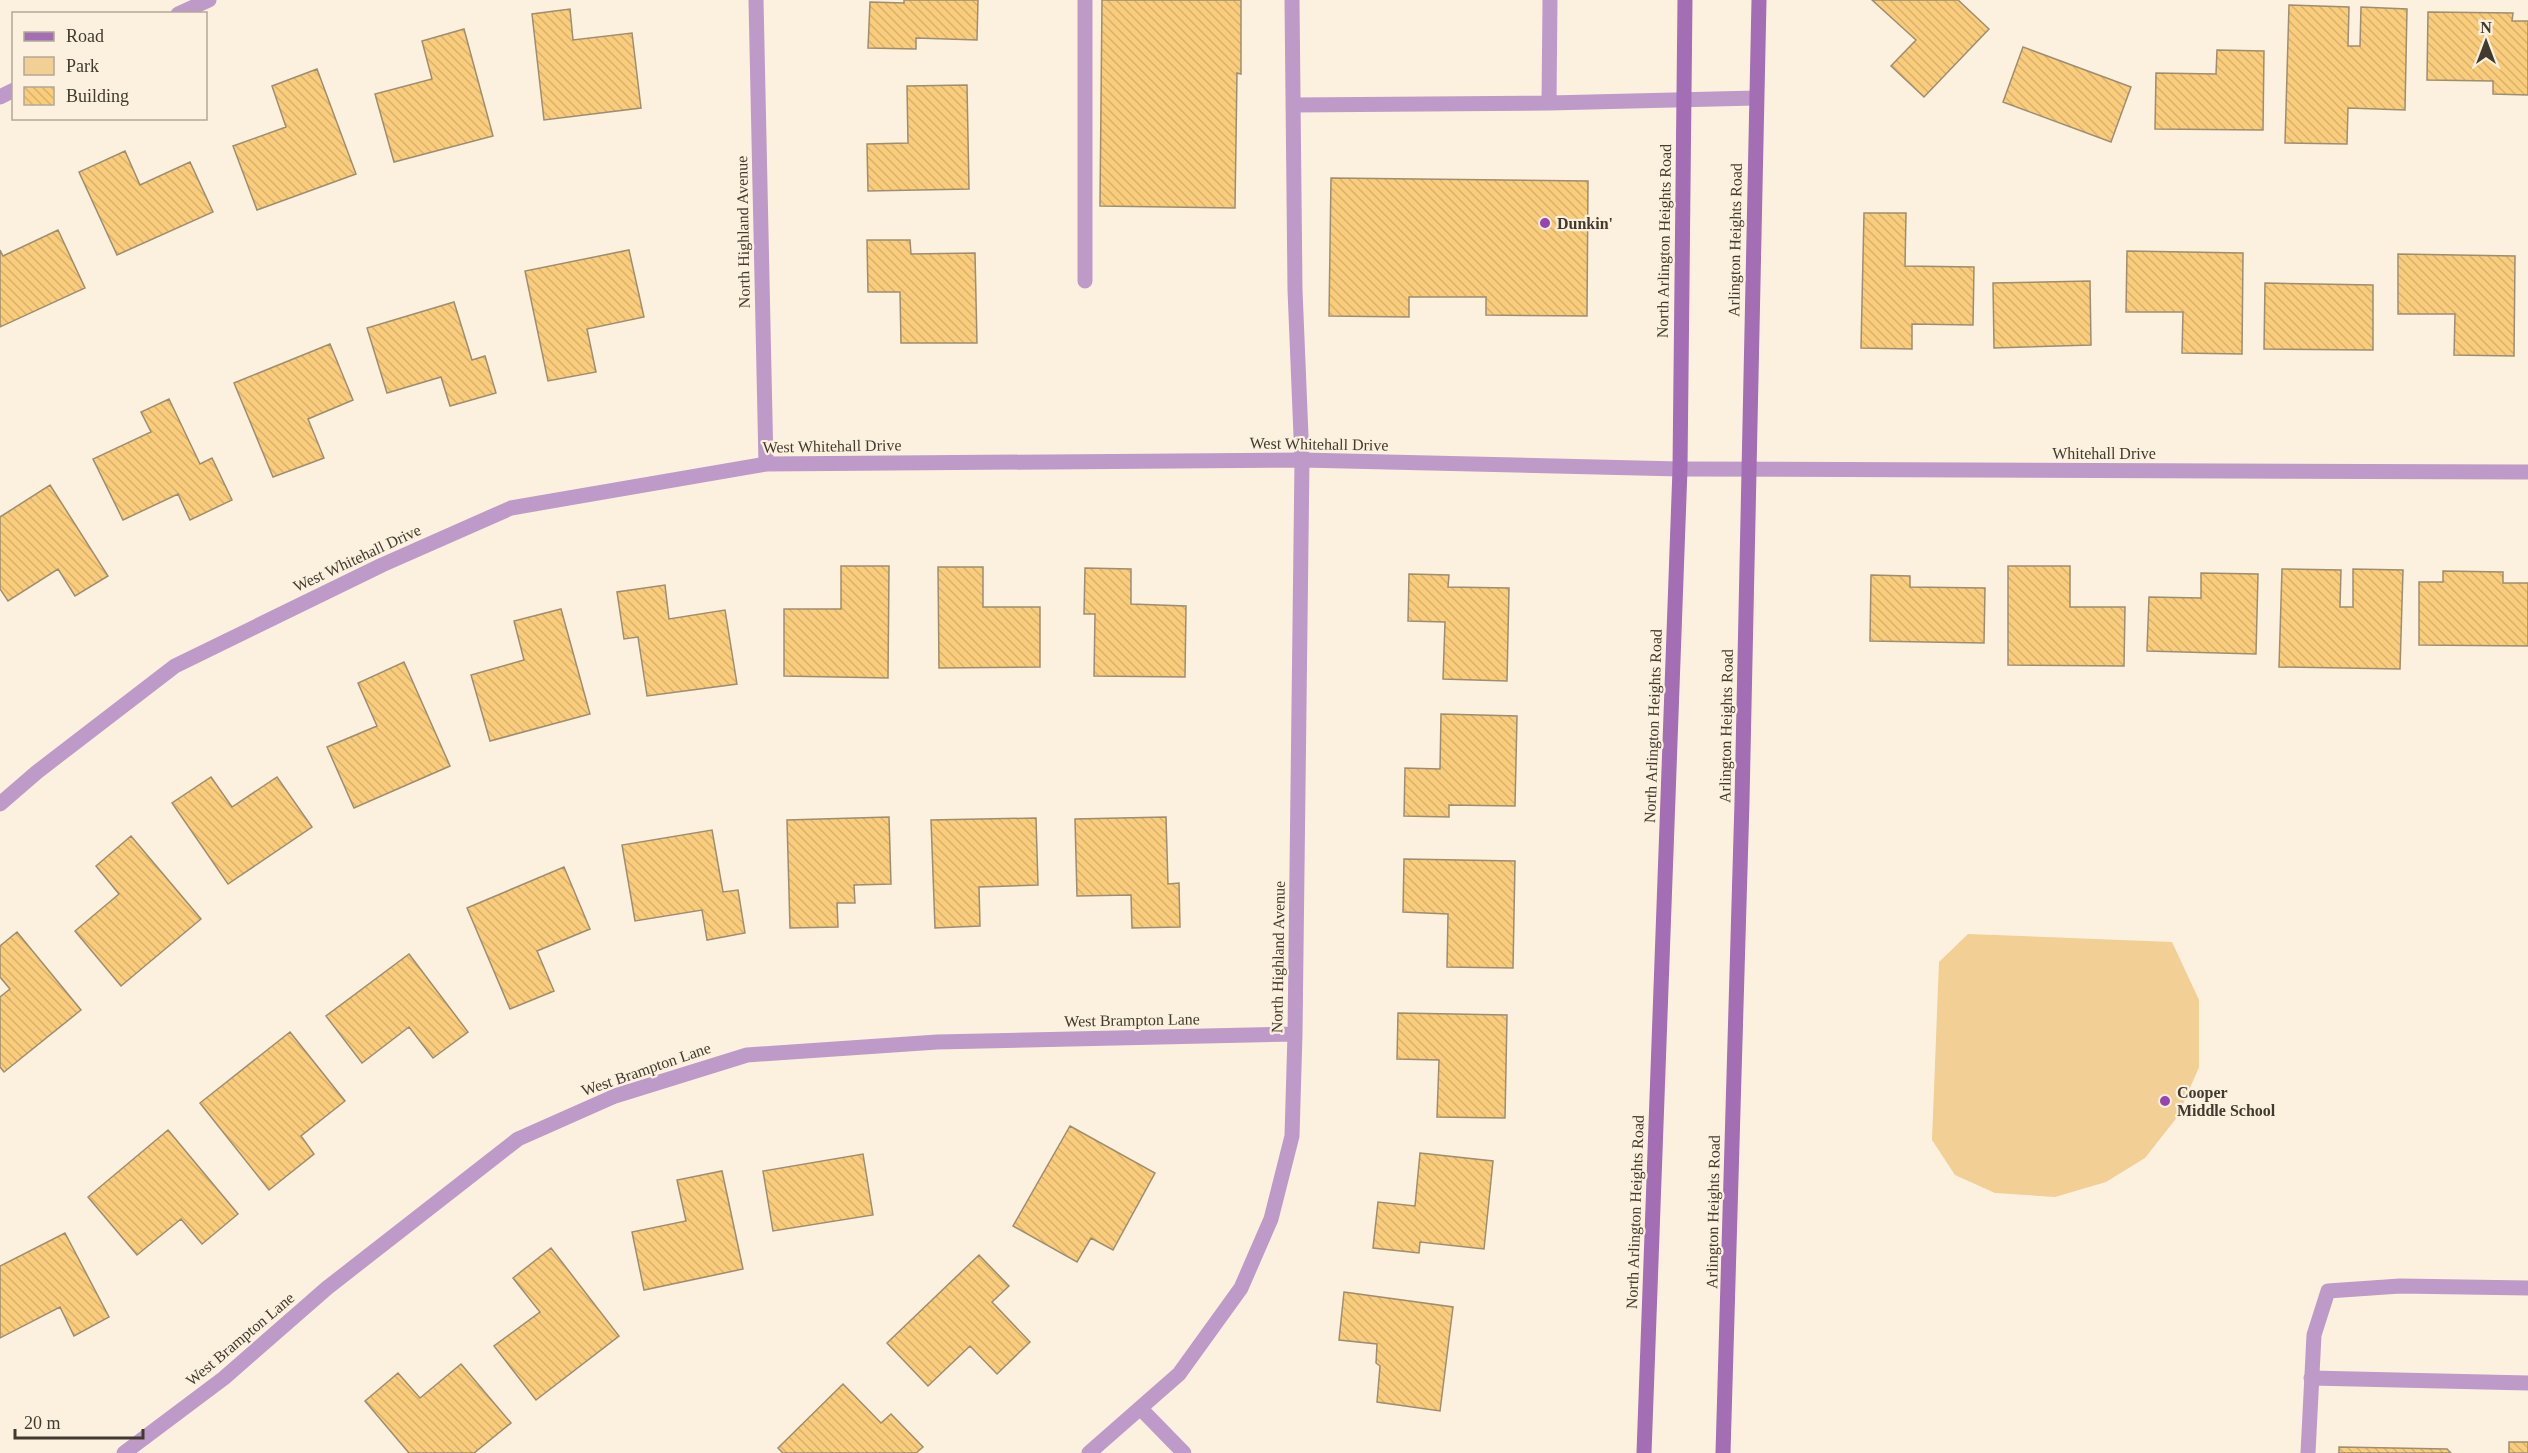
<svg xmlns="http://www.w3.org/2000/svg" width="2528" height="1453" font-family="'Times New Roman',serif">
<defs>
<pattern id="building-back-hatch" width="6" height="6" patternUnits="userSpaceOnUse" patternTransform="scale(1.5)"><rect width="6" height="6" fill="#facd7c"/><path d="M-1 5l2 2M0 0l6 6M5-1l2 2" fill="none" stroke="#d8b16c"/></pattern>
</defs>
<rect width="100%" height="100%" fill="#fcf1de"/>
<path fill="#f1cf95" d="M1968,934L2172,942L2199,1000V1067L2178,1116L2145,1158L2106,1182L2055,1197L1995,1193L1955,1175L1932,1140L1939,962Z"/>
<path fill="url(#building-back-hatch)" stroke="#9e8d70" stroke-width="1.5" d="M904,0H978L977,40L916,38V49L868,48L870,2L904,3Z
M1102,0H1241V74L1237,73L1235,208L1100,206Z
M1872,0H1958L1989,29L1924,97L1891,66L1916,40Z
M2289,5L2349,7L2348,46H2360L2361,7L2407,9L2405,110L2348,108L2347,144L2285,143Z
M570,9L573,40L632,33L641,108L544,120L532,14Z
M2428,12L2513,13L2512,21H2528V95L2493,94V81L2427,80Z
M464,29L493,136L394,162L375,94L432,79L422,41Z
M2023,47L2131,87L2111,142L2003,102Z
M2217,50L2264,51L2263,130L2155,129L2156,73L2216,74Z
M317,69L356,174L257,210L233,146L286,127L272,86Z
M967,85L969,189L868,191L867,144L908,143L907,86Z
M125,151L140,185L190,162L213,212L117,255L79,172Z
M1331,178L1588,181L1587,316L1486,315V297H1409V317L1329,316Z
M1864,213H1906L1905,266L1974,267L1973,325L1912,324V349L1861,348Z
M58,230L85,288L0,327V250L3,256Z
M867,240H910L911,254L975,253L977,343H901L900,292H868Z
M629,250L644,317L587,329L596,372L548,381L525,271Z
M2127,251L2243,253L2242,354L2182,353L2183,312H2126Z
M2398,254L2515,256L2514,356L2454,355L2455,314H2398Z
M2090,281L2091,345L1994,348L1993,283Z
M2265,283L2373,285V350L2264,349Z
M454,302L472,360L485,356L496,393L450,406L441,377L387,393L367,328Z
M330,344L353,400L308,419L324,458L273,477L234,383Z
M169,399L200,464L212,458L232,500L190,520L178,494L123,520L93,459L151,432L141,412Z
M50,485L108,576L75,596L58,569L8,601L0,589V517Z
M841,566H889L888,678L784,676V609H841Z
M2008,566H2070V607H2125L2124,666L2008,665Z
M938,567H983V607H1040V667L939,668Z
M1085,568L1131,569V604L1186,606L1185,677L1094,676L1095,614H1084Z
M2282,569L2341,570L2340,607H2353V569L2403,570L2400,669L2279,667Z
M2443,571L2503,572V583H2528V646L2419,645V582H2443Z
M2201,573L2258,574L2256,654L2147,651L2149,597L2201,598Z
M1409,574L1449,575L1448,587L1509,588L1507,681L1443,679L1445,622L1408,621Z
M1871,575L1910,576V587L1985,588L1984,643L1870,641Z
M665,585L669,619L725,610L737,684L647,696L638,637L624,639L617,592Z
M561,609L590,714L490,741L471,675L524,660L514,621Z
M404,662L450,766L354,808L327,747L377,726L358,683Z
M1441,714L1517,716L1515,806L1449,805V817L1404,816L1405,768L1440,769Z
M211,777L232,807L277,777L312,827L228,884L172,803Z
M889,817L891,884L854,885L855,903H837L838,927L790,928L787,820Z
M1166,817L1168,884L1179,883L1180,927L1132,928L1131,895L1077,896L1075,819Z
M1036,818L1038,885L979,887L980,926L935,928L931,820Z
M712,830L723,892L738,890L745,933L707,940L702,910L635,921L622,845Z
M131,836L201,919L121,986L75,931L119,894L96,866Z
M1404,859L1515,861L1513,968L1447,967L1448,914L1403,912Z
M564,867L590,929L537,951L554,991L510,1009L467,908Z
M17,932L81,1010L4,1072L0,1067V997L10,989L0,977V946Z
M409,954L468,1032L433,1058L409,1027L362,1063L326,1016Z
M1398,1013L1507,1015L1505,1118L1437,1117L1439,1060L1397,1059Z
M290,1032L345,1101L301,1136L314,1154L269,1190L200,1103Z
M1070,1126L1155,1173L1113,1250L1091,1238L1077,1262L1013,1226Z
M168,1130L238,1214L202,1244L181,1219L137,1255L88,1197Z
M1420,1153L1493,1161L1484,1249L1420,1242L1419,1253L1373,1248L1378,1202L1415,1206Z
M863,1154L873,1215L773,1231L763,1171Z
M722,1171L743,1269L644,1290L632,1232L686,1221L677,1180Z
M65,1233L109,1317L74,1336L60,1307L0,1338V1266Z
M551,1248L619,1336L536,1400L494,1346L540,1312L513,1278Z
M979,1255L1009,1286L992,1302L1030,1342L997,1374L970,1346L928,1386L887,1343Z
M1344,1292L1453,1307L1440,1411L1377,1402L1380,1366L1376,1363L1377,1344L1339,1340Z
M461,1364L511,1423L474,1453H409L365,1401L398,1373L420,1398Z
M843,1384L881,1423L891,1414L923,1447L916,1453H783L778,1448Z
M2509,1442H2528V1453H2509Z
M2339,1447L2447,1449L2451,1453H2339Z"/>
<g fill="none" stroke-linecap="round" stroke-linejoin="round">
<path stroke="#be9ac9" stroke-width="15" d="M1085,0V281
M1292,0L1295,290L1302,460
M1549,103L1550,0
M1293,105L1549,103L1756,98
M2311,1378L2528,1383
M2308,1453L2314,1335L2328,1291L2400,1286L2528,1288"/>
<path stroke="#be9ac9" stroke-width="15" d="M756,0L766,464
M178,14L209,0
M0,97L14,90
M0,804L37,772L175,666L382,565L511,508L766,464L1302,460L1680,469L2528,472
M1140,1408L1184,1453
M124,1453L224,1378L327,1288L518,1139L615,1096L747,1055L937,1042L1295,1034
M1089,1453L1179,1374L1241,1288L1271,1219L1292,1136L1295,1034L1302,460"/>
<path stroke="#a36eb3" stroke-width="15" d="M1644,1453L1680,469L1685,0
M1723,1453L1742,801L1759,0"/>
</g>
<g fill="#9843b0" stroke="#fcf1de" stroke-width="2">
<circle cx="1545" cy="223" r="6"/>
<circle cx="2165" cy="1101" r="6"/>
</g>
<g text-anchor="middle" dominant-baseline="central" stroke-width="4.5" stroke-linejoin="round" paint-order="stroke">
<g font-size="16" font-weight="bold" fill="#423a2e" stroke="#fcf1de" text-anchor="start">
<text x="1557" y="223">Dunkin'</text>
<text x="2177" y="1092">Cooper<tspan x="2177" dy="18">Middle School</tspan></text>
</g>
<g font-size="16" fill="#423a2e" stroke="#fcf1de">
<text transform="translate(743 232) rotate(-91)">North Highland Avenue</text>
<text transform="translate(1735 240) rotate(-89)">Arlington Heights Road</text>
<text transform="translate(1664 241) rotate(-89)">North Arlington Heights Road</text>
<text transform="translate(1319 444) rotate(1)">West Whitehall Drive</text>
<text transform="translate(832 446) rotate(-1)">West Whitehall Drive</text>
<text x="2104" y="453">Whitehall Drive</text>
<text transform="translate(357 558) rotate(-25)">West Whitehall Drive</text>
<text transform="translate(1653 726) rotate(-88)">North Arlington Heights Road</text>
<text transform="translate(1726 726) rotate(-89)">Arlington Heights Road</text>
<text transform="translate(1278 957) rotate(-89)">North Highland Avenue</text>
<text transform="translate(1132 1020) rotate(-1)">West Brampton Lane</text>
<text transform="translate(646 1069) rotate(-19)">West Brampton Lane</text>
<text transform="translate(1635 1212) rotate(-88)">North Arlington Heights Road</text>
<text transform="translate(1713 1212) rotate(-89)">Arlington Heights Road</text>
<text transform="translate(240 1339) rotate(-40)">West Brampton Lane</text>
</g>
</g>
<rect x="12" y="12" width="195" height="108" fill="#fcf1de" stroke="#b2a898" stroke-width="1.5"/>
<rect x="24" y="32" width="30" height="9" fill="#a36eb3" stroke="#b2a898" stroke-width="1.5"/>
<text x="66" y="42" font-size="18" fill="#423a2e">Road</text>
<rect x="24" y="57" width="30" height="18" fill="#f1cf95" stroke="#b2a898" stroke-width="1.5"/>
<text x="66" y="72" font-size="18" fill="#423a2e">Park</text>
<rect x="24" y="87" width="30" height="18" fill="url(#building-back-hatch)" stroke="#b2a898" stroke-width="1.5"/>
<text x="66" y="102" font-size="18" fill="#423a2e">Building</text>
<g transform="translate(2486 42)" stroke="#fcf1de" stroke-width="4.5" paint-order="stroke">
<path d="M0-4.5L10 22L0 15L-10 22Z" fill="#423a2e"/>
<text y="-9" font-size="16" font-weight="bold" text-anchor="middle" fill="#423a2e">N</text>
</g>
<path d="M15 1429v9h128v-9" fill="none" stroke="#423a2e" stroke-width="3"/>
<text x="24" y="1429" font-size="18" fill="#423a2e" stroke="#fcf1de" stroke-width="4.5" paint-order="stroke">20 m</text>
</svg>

### WHAT TO PRODUCE
Check each line of the entries above for the word "bold". List the ones that have it.

### EXERCISE OUTPUT
<g font-size="16" font-weight="bold" fill="#423a2e" stroke="#fcf1de" text-anchor="start">
<text y="-9" font-size="16" font-weight="bold" text-anchor="middle" fill="#423a2e">N</text>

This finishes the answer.